03.05.2016, 08:30  |  3148   |   

Die Zinsen befinden sich nach wie vor im Keller und „alternative“ Strategien für nachhaltige Investments sind gefragt. Frank Huttel, Leiter Portfoliomanagement bei der FiNet Asset Management AG (FAM), diskutiert mit wallstreet:online über das Potenzial einer ökologisch-ethisch ausgerichteten Vermögensverwaltung.

 


Frank Huttel, Leiter Portfoliomanagement, FiNet Asset Management AG

Welche Möglichkeiten bieten sich derzeit Anlegern, die langfristige Anlagemöglichkeiten suchen?

Frank Huttel: Gerade in Deutschland sind die Zinsen in den letzten Wochen und Monaten durch die Notenbankpolitik der EZB deutlich gesunken.
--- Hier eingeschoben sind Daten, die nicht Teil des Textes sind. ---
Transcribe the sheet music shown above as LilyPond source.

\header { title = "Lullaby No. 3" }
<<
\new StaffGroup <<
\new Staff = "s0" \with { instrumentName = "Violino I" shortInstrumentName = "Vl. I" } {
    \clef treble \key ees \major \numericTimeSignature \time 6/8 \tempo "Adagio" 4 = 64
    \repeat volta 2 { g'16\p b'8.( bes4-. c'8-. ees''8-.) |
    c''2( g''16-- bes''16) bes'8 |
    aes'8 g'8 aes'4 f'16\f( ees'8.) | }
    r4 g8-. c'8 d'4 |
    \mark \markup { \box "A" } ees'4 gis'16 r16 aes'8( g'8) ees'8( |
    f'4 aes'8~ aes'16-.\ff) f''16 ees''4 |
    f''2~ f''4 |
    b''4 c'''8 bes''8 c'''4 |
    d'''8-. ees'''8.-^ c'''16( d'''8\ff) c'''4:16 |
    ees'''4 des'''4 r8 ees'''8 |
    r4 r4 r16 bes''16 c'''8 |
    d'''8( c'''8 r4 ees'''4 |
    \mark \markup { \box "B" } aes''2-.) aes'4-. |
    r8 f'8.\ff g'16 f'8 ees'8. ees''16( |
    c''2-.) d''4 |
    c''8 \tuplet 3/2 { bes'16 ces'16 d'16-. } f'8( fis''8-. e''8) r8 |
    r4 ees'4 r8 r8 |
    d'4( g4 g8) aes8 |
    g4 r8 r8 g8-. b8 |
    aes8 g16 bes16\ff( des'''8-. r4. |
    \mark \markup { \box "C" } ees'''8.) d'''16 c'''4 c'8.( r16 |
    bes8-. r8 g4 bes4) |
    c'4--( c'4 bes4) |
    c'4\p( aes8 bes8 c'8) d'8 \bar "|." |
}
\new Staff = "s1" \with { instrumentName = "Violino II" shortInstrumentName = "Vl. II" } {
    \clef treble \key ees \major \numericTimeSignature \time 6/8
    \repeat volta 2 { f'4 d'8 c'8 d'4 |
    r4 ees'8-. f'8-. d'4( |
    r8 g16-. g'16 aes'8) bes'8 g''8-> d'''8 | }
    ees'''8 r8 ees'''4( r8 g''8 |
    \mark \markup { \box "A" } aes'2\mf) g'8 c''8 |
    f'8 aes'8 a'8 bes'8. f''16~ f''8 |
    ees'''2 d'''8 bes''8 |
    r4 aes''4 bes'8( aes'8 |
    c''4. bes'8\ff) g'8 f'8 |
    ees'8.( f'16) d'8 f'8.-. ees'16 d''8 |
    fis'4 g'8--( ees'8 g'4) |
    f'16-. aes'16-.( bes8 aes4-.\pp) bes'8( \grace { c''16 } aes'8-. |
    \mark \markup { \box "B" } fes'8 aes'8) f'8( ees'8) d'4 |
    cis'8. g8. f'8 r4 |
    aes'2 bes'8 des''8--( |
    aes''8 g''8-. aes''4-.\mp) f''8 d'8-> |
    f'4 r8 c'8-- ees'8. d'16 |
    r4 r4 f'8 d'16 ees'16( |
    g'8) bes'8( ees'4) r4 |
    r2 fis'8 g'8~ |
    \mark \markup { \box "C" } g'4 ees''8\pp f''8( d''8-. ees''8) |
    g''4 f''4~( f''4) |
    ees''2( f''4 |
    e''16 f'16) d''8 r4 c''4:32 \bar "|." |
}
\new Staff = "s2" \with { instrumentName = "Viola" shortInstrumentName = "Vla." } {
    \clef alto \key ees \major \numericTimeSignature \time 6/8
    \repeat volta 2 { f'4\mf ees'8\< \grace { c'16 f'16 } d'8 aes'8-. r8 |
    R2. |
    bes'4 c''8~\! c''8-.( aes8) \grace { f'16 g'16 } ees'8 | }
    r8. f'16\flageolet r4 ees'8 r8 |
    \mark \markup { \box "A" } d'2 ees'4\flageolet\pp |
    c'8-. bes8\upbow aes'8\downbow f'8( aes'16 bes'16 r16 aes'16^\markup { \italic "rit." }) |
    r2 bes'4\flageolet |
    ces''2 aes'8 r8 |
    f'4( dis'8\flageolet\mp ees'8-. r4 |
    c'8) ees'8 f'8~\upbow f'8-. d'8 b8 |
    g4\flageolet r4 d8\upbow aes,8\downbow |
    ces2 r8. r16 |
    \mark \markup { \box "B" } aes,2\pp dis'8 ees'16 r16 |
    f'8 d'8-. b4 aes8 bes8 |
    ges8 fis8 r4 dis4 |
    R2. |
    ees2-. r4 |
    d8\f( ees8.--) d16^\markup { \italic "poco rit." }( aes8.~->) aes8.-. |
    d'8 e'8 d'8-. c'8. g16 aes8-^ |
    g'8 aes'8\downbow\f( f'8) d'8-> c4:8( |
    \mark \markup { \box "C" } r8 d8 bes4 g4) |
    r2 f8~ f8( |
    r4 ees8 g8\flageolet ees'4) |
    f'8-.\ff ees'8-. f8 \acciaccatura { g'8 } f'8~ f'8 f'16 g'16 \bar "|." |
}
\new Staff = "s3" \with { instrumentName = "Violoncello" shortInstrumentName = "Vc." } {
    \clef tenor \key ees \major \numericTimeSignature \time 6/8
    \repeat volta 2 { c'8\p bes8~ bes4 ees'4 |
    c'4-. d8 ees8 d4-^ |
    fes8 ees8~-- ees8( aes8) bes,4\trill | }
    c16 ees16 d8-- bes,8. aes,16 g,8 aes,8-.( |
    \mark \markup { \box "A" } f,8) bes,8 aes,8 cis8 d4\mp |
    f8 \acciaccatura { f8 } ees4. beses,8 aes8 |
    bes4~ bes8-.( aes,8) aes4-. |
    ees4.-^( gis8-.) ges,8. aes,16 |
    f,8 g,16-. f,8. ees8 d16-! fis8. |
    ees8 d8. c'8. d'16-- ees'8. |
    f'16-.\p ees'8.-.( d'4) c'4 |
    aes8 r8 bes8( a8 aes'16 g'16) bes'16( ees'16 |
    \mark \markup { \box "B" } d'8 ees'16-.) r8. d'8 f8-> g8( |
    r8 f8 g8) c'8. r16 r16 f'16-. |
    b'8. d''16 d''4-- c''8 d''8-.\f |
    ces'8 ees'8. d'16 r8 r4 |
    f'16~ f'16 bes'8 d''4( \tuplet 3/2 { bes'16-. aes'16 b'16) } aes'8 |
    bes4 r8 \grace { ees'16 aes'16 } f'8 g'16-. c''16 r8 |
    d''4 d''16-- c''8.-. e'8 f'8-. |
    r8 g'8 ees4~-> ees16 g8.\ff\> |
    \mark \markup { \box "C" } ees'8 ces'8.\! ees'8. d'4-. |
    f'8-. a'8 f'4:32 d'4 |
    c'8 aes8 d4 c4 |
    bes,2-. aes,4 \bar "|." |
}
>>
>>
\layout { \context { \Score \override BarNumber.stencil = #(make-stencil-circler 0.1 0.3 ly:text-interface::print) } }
Der Zins wurde mehr oder weniger abgeschafft. 10-jährige Bundesanleihen rentieren derzeit bei 0,25 %, die Umlaufrendite war kurzfristig bei 0 %. Das hat zur Konsequenz, dass alleine in Deutschland inzwischen über 2.000 Mrd. Euro unverzinst auf Bankkonten angelegt sind – Inflation und Steuern nicht berücksichtigt. Anleger sitzen in der Zinsfalle und werden kalt enteignet.

Gibt es einen Ausweg aus diesem Dilemma? Wir denken schon und wollen Anlegern gezielt Vermögensverwaltungsstrategien anbieten, die auf ein nachhaltiges Wachstum setzen. Wer langfristig Chancen nutzen will, muss zwar Risiko in Kauf nehmen, darf aber vor allem eines nicht: substanziell verlieren. Denn nur wer in der Lage ist, in einem schwierigen Umfeld das Vermögen des Kunden zu bewahren, wird von wieder steigenden Märkten profitieren können. Die FAM bietet daher eine Strategie an, die gezielt auf nachhaltige und zukunftsträchtige Märkte mit entsprechendem Wachstumspotenzial setzt. Die FAM investiert hierzu global in spezialisierte, regulierte und täglich liquide Aktien-, Renten- und Mischfonds.
 

Wie unterscheidet sich eine ökologisch-ethisch ausgerichtete Anlagestrategie von herkömmlichen Ansätzen?

Huttel: Wir befinden uns in einer Transformation weg vom parasitären hin zu einem symbiotischen bzw. nachhaltigen „grünen“ Wachstum. Fachleute sprechen bereits von einem sechsten, „grünen“ Kondratieffzyklus. Wir ständen damit am Beginn eines 40 bis 60 Jahre dauernden Zyklus. Der 6. Zyklus würde sich die Errungenschaften des 5. IT-Zyklus zu Nutze machen und eine neue „Green Tech Ära“ entstehen lassen. Auf diese Themen setzen wir mit einer maximalen „Reinheit“ in der Vermögensverwaltung – kein Best-in-Class sondern Best-of-Class.